Your Time Is Your Life

If we see someone blowing money or throwing away food, we think what a waste. We rarely think about time the same way. It’s the only thing we wake up with less of than we went to bed with.

79 years is the average life expectancy in the United States. The average American commuter wastes more than 50 hours a year in traffic. 96% of Americans own a cell phone that they check more than 90 times a day.

“No person hands out their money to passersby, but to how many do each of us hand out our lives! We're tight-fisted with property and money, yet think too little of wasting time, the one thing about which we should all be the toughest misers." - Seneca

Time seems infinite when we’re in the day-to-day grind, but it’s absolutely finite. I’ve been working to be more cognizant of time and how I’m spending my minutes. Especially when I think about the things I commit to.
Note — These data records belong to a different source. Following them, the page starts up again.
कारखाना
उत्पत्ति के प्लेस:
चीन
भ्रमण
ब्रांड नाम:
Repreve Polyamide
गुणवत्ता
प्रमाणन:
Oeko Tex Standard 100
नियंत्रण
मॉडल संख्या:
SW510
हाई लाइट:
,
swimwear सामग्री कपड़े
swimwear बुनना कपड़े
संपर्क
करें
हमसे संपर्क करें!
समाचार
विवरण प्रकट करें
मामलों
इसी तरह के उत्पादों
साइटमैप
“Always think about what you’re actually being asked to give. Because the answer is often a piece of your life, usually in exchange for something you don’t even want. Remember, that’s what time is. It’s your life, it’s your flesh and blood, that you can never get back.” – Ryan Holiday

I’ve been thinking of time in terms of things I like to do and how many more times I’ll get to do them. I’m 29 and if I live to be 79, that means I have 50 more summers. Then I think about how many of those summers I’ll be physically capable of doing the things I enjoy. It adds a good sense of urgency. It gets rid of that feeling that I have forever to do things.
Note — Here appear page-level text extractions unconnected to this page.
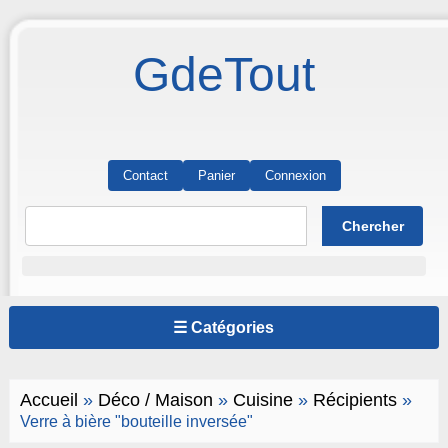
GdeTout
Contact
Panier
Connexion
☰ Catégories
Accueil
»
Déco / Maison
»
Cuisine
»
Récipients
»
Verre à bière "bouteille inversée"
I discovered the Tail End by Tim Urban and he talks about thinking of time in terms of relationships. He goes into more detail, so I recommend reading it, but here it is in a nutshell:

“I’ve been thinking about my parents, who are in their mid-60s. During my first 18 years, I spent some time with my parents during at least 90% of my days. But since heading off to college and then later moving out of Boston, I’ve probably seen them an average of only five times a year each, for an average of maybe two days each time. 10 days a year. About 3% of the days I spent with them each year of my childhood.

Being in their mid-60s, let’s continue to be super optimistic and say I’m one of the incredibly lucky people to have both parents alive into my 60s. That would give us about 30 more years of coexistence. If the ten days a year thing holds, that’s 300 days left to hang with mom and dad. Less time than I spent with them in any one of my 18 childhood years.
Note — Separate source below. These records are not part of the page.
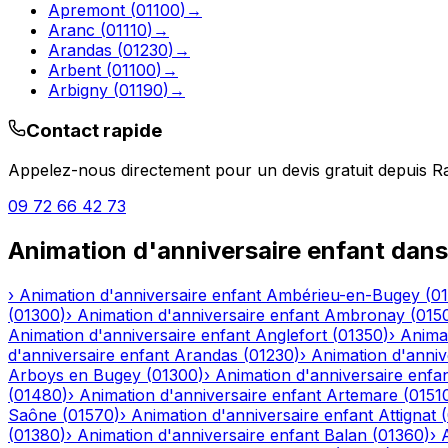
Apremont
(
01100
)
→
Aranc
(
01110
)
→
Arandas
(
01230
)
→
Arbent
(
01100
)
→
Arbigny
(
01190
)
→
Contact rapide
Appelez-nous directement pour un devis gratuit depuis
R
09 72 66 42 73
Animation d'anniversaire enfant
dans
›
Animation d'anniversaire enfant
Ambérieu-en-Bugey
(
0
(
01300
)
›
Animation d'anniversaire enfant
Ambronay
(
015
Animation d'anniversaire enfant
Anglefort
(
01350
)
›
Animat
d'anniversaire enfant
Arandas
(
01230
)
›
Animation d'anniv
Arboys en Bugey
(
01300
)
›
Animation d'anniversaire enfa
(
01480
)
›
Animation d'anniversaire enfant
Artemare
(
0151
Saône
(
01570
)
›
Animation d'anniversaire enfant
Attignat
(
(
01380
)
›
Animation d'anniversaire enfant
Balan
(
01360
)
›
When you look at that reality, you realize that despite not being at the end of your life, you may very well be nearing the end of your time with some of the most important people in your life. If I lay out the total days I’ll ever spend with each of my parents—assuming I’m as lucky as can be—this becomes starkly clear”

This is a useful exercise. If your parents are over 79, you’re already in the bonus years. If not, here’s the equation:

79 (your parents age) X (# of times you see them per year) = How many visits you have left.

You can use this equation with any important relationship. It can make you sad or it can change how you prioritize your time.